Groups interested in forming a cooperative that is structured as a for-profit corporation often have questions about how shares are issued, who can purchase shares, and whether non-members can purchase shares as an investment in the cooperative. In this second post of the series, we discuss the requirements for selling shares.
New cooperatives are typically eager to begin selling common shares to members for several reasons, including growing their membership and raising capital for the cooperative. While requirements for selling common shares are typically easier for cooperatives than for typical for-profit corporations, it is still important to understand what these requirements are since some cooperatives may still need to meet them.
A typical for-profit corporation must meet federal and state securities requirements to issue shares, with the extent of such requirements depending on factors such as the amount of capital the corporation wishes to raise and the location and status of the shareholders. Requirements range in difficulty from a public offering of securities by a publicly traded company to a simple notice filing by a small corporation. Determining whether and how the federal and state security requirements apply requires assistance from someone with securities expertise, and meeting those requirements can be time consuming and expensive.

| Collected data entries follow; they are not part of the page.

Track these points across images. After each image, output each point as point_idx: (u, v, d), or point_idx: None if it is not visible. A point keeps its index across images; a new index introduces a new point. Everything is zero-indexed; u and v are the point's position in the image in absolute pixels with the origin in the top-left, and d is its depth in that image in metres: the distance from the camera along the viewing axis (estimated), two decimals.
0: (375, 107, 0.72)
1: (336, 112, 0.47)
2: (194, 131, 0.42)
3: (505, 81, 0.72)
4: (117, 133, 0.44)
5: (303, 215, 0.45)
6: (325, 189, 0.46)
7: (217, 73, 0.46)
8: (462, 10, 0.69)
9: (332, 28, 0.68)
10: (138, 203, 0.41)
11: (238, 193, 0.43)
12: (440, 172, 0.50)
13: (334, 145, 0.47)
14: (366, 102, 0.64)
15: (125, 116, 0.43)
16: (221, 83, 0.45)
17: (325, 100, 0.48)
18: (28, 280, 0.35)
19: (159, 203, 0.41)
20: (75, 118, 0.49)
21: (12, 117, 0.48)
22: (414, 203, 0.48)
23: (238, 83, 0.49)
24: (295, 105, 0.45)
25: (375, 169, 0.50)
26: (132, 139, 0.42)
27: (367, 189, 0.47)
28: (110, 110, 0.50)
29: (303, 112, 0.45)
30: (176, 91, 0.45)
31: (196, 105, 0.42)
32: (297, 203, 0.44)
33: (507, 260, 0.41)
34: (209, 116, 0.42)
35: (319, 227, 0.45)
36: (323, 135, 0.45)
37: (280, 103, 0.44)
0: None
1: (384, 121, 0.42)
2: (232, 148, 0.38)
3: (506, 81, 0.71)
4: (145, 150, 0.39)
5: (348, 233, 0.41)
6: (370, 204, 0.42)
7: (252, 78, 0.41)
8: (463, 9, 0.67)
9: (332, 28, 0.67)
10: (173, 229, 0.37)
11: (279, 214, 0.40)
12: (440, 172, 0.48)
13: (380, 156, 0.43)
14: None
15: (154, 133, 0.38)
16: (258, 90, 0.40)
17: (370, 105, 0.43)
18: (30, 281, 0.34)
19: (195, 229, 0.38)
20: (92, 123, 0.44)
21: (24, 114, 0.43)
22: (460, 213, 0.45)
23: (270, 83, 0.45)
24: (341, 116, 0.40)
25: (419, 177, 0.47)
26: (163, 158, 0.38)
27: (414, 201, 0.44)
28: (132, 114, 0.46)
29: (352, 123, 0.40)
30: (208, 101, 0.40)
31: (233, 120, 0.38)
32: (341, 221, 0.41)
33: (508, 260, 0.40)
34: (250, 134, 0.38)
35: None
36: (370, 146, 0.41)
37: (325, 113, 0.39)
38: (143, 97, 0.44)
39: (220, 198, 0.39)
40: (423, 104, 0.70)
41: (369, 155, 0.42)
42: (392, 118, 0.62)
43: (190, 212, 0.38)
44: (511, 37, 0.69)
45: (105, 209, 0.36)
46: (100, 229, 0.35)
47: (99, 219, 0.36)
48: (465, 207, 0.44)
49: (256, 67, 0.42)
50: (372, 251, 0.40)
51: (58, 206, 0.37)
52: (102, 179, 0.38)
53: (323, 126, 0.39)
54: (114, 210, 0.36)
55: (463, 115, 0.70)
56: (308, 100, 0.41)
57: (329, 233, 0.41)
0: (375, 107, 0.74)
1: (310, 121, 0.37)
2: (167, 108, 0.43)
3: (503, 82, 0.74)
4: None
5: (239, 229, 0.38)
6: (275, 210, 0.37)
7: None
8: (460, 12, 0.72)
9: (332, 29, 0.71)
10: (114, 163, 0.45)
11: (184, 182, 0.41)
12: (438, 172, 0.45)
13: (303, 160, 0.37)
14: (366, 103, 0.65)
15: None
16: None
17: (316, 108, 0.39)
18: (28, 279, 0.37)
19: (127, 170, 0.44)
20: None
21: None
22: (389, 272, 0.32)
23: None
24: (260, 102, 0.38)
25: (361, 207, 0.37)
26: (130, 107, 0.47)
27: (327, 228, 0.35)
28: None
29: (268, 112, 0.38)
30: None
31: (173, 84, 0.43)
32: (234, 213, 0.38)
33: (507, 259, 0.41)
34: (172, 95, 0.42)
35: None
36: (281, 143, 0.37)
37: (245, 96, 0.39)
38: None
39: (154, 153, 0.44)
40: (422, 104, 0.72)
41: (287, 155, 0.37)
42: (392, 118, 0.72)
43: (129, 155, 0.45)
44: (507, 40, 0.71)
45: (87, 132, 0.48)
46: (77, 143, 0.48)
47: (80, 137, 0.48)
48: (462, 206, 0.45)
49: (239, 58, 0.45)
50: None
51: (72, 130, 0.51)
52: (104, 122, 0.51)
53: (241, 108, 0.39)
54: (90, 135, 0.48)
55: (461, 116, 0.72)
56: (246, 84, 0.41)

Cooperatives typically have an easier path to issuing shares. Although no federal statute plainly states that shares issued by a cooperative are not required to meet federal securities requirements, the U.S. Securities and Exchange Commission (SEC) has issued guidance over the years indicating that common shares issued by a cooperative are not “securities” if the cooperative imposes certain restrictions on those shares. The purpose of these restrictions is to make sure that common shares have the sole purpose of signifying ownership in the cooperative and do not have the features of an investment.
These restrictions are included in the cooperative’s bylaws, which will provide that common shares do not pay dividends, can be transferred from a member to someone else only with board approval, and give a member only one vote regardless of the number of shares owned.
In addition to federal securities requirements, there are state securities requirements, which are often referred to as “blue sky laws.” Blue sky laws regulate the offering and sale of securities in a state, and these laws vary from state to state. Fortunately, almost all blue sky laws include exemptions for cooperatives. However, cooperatives who may have members in multiple states must ensure that their offer and sale of shares meet the applicable exemptions in each state.
Federal and state securities requirements are complex, so we recommend that any cooperative obtain legal advice before beginning its membership drive and offering shares for sale. A properly drafted set of bylaws and an understanding of how common shares work can save the cooperative and its members from future headaches and expense.